Early education and care has become a central policy area in many countries. As services expand rapidly, it is crucial to examine whether children from disadvantaged backgrounds receive provision of the highest possible quality.
In this original, topical book, leading experts from eight countries examine how early education and care is organised, funded and regulated in their countries. Bringing together recent statistical evidence, the book gives an up-to-date picture of access to services by different groups, providing rich insights on how policies play out in practice, and the extent to which they help or hinder disadvantaged children to receive high quality provision.
An equal start? reveals the common tensions and complexities countries face in ensuring that early education and care is affordable, accessible and of high quality. Its critical examination of the potential for better policies ensures that An equal start? will be of interest to academic readers as well as policy makers and practitioners.
This is the introductory chapter to a comparative volume examining how successfully, and through what mechanisms, policies in eight different countries ensure access to high quality early education and care for disadvantaged children. The chapter begins by examining the research evidence on the impact of early education and care for children’s outcomes, including a discussion of the importance of the quality of provision. It then explains the purpose and scope of the volume and sets out the rationale for choosing the eight countries and considers some broad similarities and differences between them, drawing on international data. Finally, it provides a brief overview of each of the country chapters, highlighting the key policy issues that arise in each one.

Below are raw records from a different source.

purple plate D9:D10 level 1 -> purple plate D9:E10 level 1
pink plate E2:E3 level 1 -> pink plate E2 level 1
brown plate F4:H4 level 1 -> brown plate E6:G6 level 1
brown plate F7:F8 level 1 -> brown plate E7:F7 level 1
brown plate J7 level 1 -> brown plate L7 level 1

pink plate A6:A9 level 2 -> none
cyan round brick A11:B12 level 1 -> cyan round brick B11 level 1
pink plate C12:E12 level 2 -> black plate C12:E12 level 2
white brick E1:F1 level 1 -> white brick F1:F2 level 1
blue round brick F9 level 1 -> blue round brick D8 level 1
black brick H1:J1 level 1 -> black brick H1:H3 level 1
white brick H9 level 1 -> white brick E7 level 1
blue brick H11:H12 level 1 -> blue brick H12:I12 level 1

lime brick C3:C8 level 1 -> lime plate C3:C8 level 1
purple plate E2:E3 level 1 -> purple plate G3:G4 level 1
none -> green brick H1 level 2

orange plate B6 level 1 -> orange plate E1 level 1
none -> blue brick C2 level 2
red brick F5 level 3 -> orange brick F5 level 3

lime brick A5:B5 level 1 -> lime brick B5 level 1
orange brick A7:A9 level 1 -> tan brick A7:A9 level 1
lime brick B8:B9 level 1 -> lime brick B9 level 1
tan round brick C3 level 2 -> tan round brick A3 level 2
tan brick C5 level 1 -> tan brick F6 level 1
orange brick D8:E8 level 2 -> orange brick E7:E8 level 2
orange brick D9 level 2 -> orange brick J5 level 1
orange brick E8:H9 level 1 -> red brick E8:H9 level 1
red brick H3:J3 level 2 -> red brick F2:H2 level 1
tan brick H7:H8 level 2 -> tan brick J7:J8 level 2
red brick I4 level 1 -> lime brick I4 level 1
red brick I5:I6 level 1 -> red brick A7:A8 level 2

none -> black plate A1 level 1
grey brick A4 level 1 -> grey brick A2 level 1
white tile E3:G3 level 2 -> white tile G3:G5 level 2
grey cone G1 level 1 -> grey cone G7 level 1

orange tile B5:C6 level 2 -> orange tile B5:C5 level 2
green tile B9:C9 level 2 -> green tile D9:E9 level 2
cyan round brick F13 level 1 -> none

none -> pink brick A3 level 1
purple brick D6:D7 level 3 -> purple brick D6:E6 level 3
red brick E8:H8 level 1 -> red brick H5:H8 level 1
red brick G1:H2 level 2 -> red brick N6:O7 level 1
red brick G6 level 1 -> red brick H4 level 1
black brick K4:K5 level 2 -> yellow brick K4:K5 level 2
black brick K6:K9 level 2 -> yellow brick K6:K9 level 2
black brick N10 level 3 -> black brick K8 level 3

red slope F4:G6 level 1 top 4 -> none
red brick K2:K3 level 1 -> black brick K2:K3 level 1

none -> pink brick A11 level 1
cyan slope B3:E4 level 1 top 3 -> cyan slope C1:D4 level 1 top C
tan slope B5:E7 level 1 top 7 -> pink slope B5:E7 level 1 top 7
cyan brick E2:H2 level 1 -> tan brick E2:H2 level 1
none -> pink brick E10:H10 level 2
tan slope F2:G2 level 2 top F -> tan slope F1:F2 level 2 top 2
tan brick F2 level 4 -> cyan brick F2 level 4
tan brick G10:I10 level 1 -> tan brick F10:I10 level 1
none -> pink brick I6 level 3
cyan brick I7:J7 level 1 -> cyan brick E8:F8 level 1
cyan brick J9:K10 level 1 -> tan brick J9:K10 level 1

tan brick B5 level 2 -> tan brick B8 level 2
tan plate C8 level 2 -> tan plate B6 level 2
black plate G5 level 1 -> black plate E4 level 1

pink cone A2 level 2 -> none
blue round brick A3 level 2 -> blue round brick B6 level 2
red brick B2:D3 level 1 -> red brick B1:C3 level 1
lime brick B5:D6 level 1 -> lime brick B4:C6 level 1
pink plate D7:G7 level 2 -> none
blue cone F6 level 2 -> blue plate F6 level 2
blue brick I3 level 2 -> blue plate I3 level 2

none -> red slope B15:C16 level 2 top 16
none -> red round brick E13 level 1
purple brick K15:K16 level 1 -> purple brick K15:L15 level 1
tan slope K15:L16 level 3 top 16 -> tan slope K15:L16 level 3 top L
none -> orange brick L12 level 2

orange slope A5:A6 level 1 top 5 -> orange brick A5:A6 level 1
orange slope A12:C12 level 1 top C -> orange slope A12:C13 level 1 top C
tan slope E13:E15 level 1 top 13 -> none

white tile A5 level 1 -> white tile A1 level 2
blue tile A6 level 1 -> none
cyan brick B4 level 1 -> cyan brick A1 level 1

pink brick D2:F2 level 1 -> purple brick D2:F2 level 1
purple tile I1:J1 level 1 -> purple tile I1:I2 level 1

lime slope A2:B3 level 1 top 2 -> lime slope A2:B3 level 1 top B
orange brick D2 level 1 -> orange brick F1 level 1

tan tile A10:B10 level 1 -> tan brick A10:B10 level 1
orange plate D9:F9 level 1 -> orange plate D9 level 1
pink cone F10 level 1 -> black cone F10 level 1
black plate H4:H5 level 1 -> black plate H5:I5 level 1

This chapter examines the extent to which disadvantaged children are able to access high quality early childhood education and care in the UK, highlighting both developments over the past 15 years and remaining challenges. Using new data, it examines the social gradient in access to high quality provision within the free entitlement for three and four year olds, finding that children in more deprived areas are much more likely than children from better off areas to attend maintained settings, where staff include qualified teachers. However, outside the entitlement concerns remain about both access and quality. The authors explore the policy mechanisms in operation and offer suggestions for improvements, including expanding maintained nursery classes to deliver the entitlement (including for two year olds), raising and equalizing qualification levels across all settings, and extending supply side subsidies to cover younger children, to make care more affordable for parents.
This chapter draw together the evidence from our eight country case studies to examine how different countries have best addressed the common challenge of the “childcare triangle” – ensuring that early childhood education and care is accessible and affordable to all children, whatever their background, and that is also high quality. It identifies common themes and highlights insights from good practice which might be useful in thinking about the way ECEC is organised, funded and delivered with the goal of equitable access in mind. It seeks not to focus too heavily on contemporary policy debates in any one country but to draw out broader lessons that will stand the test of time.